Mas, após a morte da genitora, há cerca de três anos, a rotina feliz de Euzari foi transformada por violência psicológica e uma tentativa de violência patrimonial, quando seus irmãos passaram a pressioná-la a sair do terreno que ela ajudou a comprar e se apossaram do aluguel de dois imóveis de sua mãe. Mesmo em processo de luto, ela arranjou coragem para denunciar a situação. “Eles nunca quiseram ajudar a cuidar da minha mãe, com a conversa de que só eu saberia cuidar dela. Mas, quando ela partiu, correram para conseguir a herança. Se não fosse a defensoria pública para me defender, eu não sei como conseguiria lidar com a situação”, complementa, sem conter as lágrimas.
Em grande parte dos casos, a agressão é praticada por familiares, como filhos, netos ou sobrinhos
João Pessoa lidera número de processos no MPPB
Casos como o de Euzari chegam, diariamente, à Promotoria de Justiça de Defesa dos Direitos do Idoso do Ministério Público da Paraíba (MPPB), que age tanto nas demandas individuais como na esfera coletiva – por exemplo, ocorrências envolvendo instituições de longa permanência de idosos.
Só neste ano, o órgão atua em 119 processos relativos a crimes previstos no Estatuto do Idoso. João Pessoa é a cidade onde há mais casos de violência sendo investigados, somando 42,6% do total, seguida por Campina Grande (19,1%), Bayeux (11,8%) e Cabedelo (8,9%). Os municípios de Bananeiras, Serra Branca e Mamanguape têm, juntos, 17,6% desses registros.

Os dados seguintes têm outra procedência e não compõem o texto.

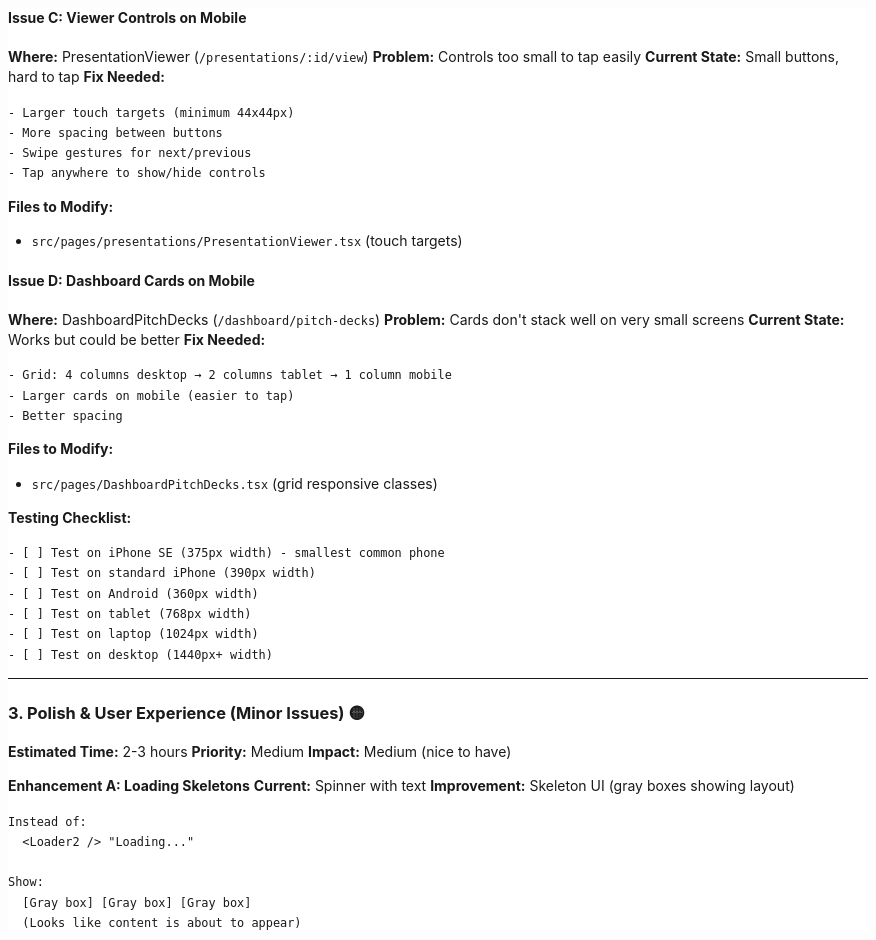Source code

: #### Issue C: Viewer Controls on Mobile
**Where:** PresentationViewer (`/presentations/:id/view`)
**Problem:** Controls too small to tap easily
**Current State:** Small buttons, hard to tap
**Fix Needed:**
```
- Larger touch targets (minimum 44x44px)
- More spacing between buttons
- Swipe gestures for next/previous
- Tap anywhere to show/hide controls
```

**Files to Modify:**
- `src/pages/presentations/PresentationViewer.tsx` (touch targets)

#### Issue D: Dashboard Cards on Mobile
**Where:** DashboardPitchDecks (`/dashboard/pitch-decks`)
**Problem:** Cards don't stack well on very small screens
**Current State:** Works but could be better
**Fix Needed:**
```
- Grid: 4 columns desktop → 2 columns tablet → 1 column mobile
- Larger cards on mobile (easier to tap)
- Better spacing
```

**Files to Modify:**
- `src/pages/DashboardPitchDecks.tsx` (grid responsive classes)

**Testing Checklist:**
```
- [ ] Test on iPhone SE (375px width) - smallest common phone
- [ ] Test on standard iPhone (390px width)
- [ ] Test on Android (360px width)
- [ ] Test on tablet (768px width)
- [ ] Test on laptop (1024px width)
- [ ] Test on desktop (1440px+ width)
```

---

### 3. Polish & User Experience (Minor Issues) 🟡
**Estimated Time:** 2-3 hours
**Priority:** Medium
**Impact:** Medium (nice to have)

**Enhancement A: Loading Skeletons**
**Current:** Spinner with text
**Improvement:** Skeleton UI (gray boxes showing layout)
```
Instead of:
  <Loader2 /> "Loading..."

Show:
  [Gray box] [Gray box] [Gray box]
  (Looks like content is about to appear)
```
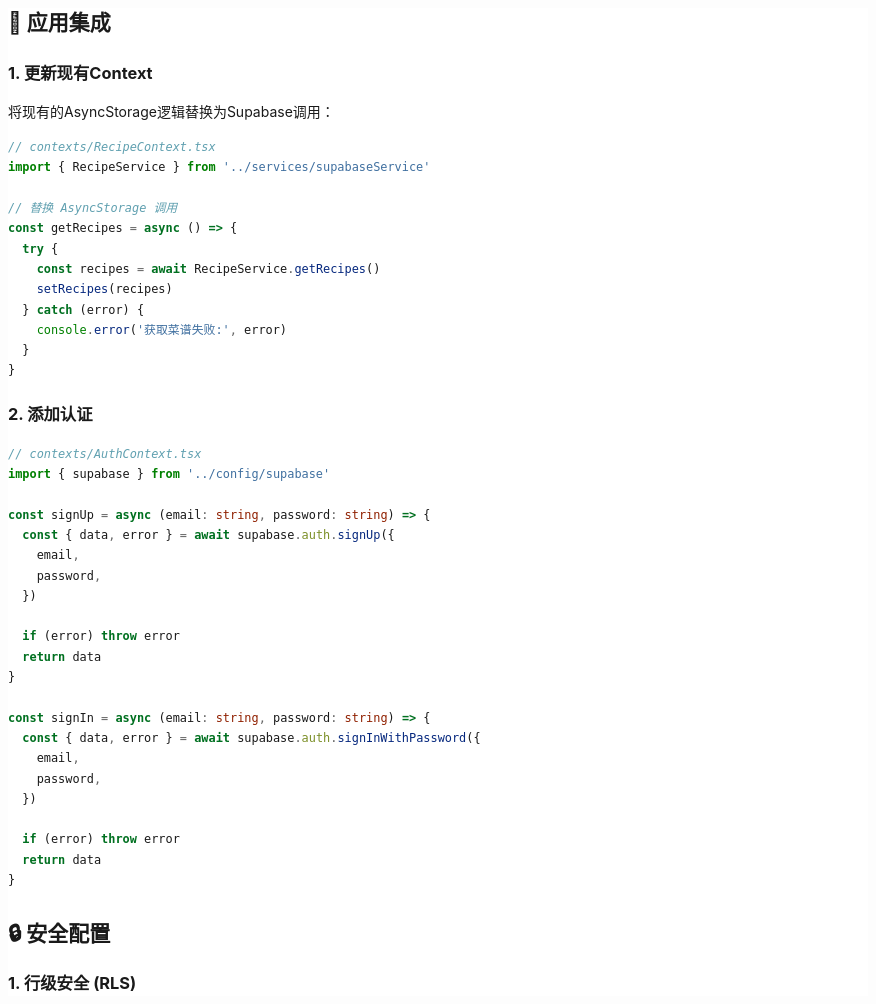 ## 📱 应用集成

### 1. 更新现有Context

将现有的AsyncStorage逻辑替换为Supabase调用：

```typescript
// contexts/RecipeContext.tsx
import { RecipeService } from '../services/supabaseService'

// 替换 AsyncStorage 调用
const getRecipes = async () => {
  try {
    const recipes = await RecipeService.getRecipes()
    setRecipes(recipes)
  } catch (error) {
    console.error('获取菜谱失败:', error)
  }
}
```

### 2. 添加认证

```typescript
// contexts/AuthContext.tsx
import { supabase } from '../config/supabase'

const signUp = async (email: string, password: string) => {
  const { data, error } = await supabase.auth.signUp({
    email,
    password,
  })
  
  if (error) throw error
  return data
}

const signIn = async (email: string, password: string) => {
  const { data, error } = await supabase.auth.signInWithPassword({
    email,
    password,
  })
  
  if (error) throw error
  return data
}
```

## 🔒 安全配置

### 1. 行级安全 (RLS)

Além de negligência, abandono e agressões (verbal e física), os casos mais corriqueiros têm sido de violências financeira e patrimonial, conforme a promotora de Justiça do MPPB, Fabiana Lobo, que acrescenta: “É uma denúncia recorrente, infelizmente. Mas o Ministério Público tem garantido a proteção do idoso, com uma atuação em rede com diversos órgãos, como o Conselho Municipal de Idosos, os Cras [Centros de Referência de Assistência Social], os Creas [Centros de Referência Especializados de Assistência Social], a Delegacia de Proteção ao Idoso e os órgãos de saúde”.
Penas previstas
Quem pratica crimes contra pessoas acima de 60 anos está sujeito às penas previstas no Estatuto do Idoso (Lei no 10.741/2003). Em vigor há 17 anos, a legislação assegura direitos fundamentais a saúde, dignidade, respeito, alimentação, liberdade e outras áreas da vida dessa parcela da população. As penas incluem pagamento de multas, prestação de serviços comunitários e até prisões, que variam de dois meses até 12 anos – sendo que o responsável pode ter a sentença agravada se for familiar da vítima.
Onde denunciar
Denúncias de violações contra idosos podem ser feitas, pela vítima ou por testemunhas, por meio do Disque 100, da Secretaria de Direitos Humanos da Presidência da República. A população de João Pessoa também pode ligar para o Disque 156, da Secretaria de Direitos Humanos e Cidadania, ou para o Conselho Municipal dos Direitos do Idoso (83 3218-9816), que funciona de segunda a sexta-feira, das 8h às 17h. Já a Delegacia Especializada no Atendimento ao Idoso fica na Av. Francisca Moura, 36, no Centro, com o telefone 83 3218-6762. Pode-se denunciar, ainda, a Polícia Militar (190), Polícia Civil (197), e em outras delegacias ou Creas.
Conheça os diferentes tipos de violência contra idosos:
- Violência física: uso da força física;
- Violência psicológica: agressões verbais ou gestuais;
- Violência sexual: relacionada à prática de ato ou jogo sexual, utilizando pessoa idosa;
- Violência financeira ou econômica: exploração imprópria ou ilegal dos idosos ou o uso não consentido de seus recursos financeiros ou patrimoniais;
- Abandono: ausência ou deserção dos responsáveis (governamentais, institucionais ou familiares) de prestar socorro a uma pessoa que necessite de proteção;
- Negligência: relacionada à recusa ou à omissão de cuidados devidos e necessários aos idosos, por parte dos responsáveis familiares ou institucionais.
*Matéria publicada originalmente na edição impressa do dia 09 de junho de 2024.